Machiavelli was not anti-Christian but championed a “republican Christianity” that prioritized patriotism, liberty, and this-worldly action over meekness and otherworldly salvation — a tradition deeply rooted in Florentine political culture and one that laid intellectual foundations for modern republicanism, including the founding of America.
Maurizio Viroli, a Princeton scholar and one of the foremost living Machiavelli experts, argues that the standard reading of Machiavelli as a teacher of evil or atheist is fundamentally wrong. Instead, Machiavelli endorsed a Christianity of virtue — one that demands strength, compassion for one’s fellow citizens, and willingness to defend the common good.
This interpretation was not marginal. It was the dominant form of Christianity in republican Florence and other Italian city-states, preached from pulpits and embedded in civic rituals since the 14th century.
Moses as Machiavelli’s True Hero
Machiavelli’s central political hero was not Cesare Borgia but Moses — the friend of God who talked directly with Him and received answers.

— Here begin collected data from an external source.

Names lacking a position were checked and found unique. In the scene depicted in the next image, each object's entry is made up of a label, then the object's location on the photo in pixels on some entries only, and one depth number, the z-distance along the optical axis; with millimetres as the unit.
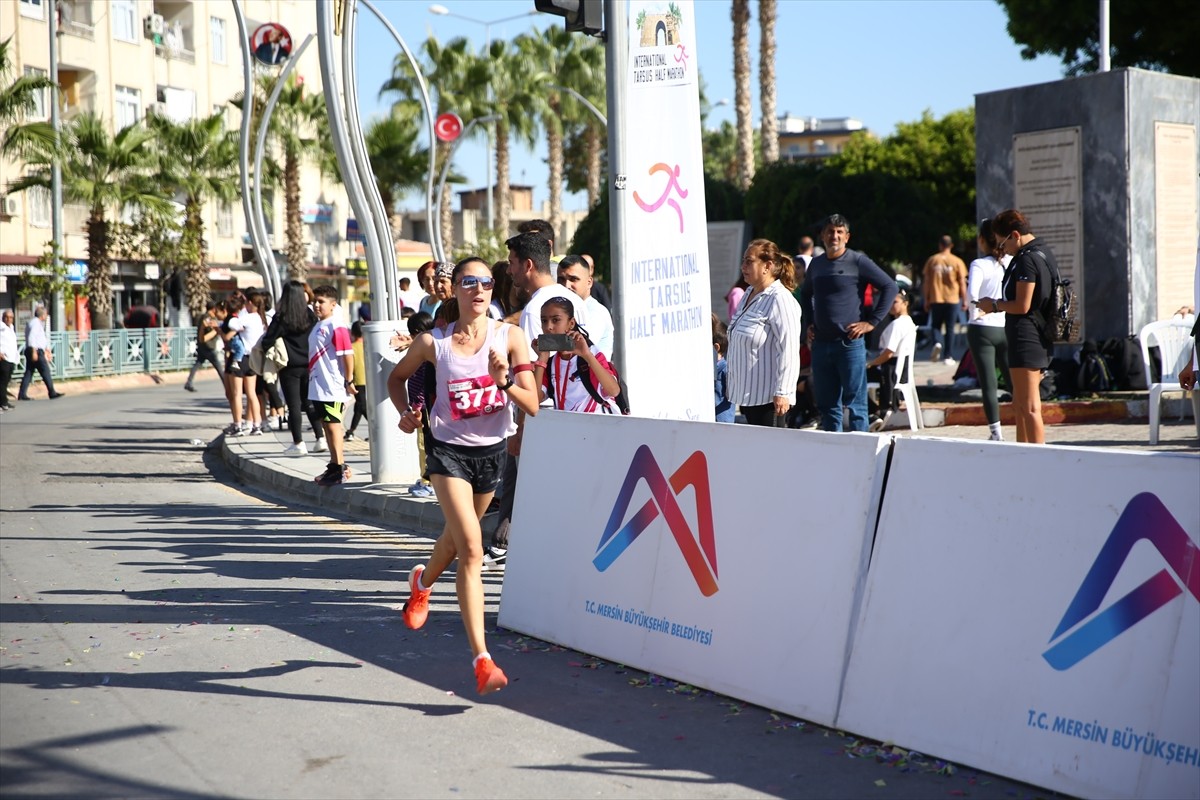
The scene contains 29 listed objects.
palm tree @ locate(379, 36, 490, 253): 52062
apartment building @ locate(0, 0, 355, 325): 42094
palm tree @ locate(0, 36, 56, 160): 32594
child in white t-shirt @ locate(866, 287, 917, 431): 13766
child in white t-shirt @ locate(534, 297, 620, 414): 6852
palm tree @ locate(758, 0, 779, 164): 39844
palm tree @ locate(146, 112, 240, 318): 39344
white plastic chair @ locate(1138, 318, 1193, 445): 12906
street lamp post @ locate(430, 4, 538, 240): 35969
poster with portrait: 26672
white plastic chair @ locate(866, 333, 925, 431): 13742
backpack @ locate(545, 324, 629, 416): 7309
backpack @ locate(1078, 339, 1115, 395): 15086
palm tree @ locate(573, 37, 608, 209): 55375
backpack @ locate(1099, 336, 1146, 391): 15156
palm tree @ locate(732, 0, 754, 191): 40406
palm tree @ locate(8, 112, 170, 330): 36625
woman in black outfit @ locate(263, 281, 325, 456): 14508
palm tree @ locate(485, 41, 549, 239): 53812
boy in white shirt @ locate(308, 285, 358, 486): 11953
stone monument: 15164
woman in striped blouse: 8656
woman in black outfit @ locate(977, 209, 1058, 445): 8992
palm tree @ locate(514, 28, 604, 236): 55062
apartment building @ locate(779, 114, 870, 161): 157750
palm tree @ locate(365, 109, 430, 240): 45906
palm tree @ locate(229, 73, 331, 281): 42969
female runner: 5852
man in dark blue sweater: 9812
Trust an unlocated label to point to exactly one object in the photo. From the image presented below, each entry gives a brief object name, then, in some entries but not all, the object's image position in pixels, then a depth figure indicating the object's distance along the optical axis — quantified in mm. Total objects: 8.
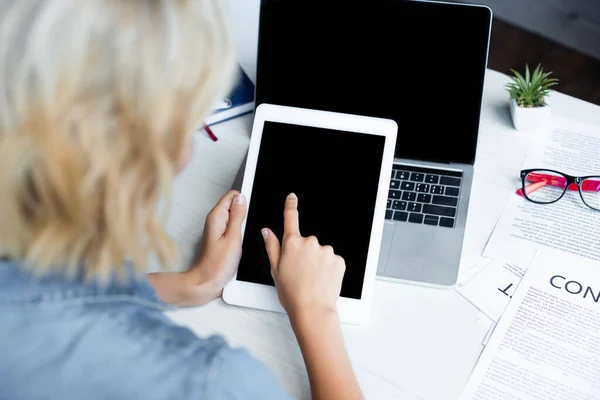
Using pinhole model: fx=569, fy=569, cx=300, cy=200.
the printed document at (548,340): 695
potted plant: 925
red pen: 973
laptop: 817
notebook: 984
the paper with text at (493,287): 772
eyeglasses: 859
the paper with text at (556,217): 816
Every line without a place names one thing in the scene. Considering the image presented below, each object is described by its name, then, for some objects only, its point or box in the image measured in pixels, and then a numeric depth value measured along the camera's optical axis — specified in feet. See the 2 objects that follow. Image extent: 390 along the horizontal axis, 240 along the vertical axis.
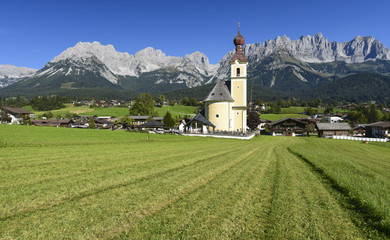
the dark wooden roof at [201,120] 145.18
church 150.41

Moses exemplified the qualities Machiavelli most admired: compassionate love for one’s people and the willingness to use extraordinary, even brutal means to achieve liberation.
In the Golden Calf episode (Exodus 32), Moses ordered the slaughter of his own people and attributed the command to God — even though the Bible records Moses, not God, issuing the order. Machiavelli approved of this entirely.
The lesson: leaders who pursue grand, noble goals like emancipating a people from tyranny must be prepared to “enter into evil” — lying, massacring, breaking their word — when there is no other path.